**RECORDS SHOWN**
○ ○ ○ ○

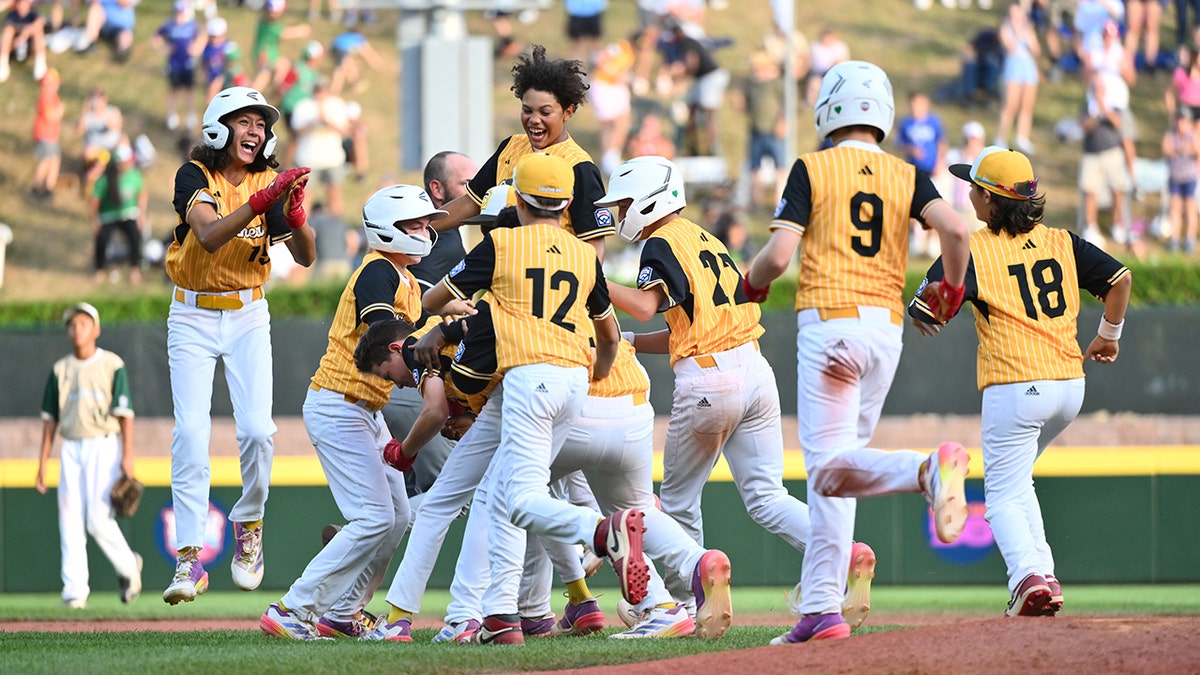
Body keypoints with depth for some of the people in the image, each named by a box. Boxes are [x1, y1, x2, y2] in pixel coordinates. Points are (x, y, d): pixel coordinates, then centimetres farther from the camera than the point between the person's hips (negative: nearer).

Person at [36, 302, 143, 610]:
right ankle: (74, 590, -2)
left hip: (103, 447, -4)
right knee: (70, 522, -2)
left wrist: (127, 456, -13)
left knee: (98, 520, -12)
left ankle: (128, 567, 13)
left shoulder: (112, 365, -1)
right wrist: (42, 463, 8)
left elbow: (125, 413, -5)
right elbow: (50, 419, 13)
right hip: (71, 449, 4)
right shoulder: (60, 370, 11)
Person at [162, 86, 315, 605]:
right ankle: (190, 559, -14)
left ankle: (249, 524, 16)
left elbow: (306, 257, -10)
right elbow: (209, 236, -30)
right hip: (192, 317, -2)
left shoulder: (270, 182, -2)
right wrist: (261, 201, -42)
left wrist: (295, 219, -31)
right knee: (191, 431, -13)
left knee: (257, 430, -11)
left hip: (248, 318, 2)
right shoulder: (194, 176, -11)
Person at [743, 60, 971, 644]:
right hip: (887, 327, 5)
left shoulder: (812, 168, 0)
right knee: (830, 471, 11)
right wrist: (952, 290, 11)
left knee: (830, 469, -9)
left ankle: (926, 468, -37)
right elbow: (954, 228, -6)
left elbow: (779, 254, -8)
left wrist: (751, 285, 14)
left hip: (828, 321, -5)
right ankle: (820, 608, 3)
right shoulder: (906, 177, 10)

○ ○ ○ ○

**PROBLEM REQUIREMENTS**
Reproduce the lines of the entries above exactly, but only from the line containing "right wrist: (952, 290, 11)" through the final line.

**RESULT OF THIS TASK**
right wrist: (952, 290, 11)
left knee: (830, 469, -9)
left ankle: (926, 468, -37)
right elbow: (954, 228, -6)
left elbow: (779, 254, -8)
left wrist: (751, 285, 14)
left hip: (828, 321, -5)
right ankle: (820, 608, 3)
right shoulder: (906, 177, 10)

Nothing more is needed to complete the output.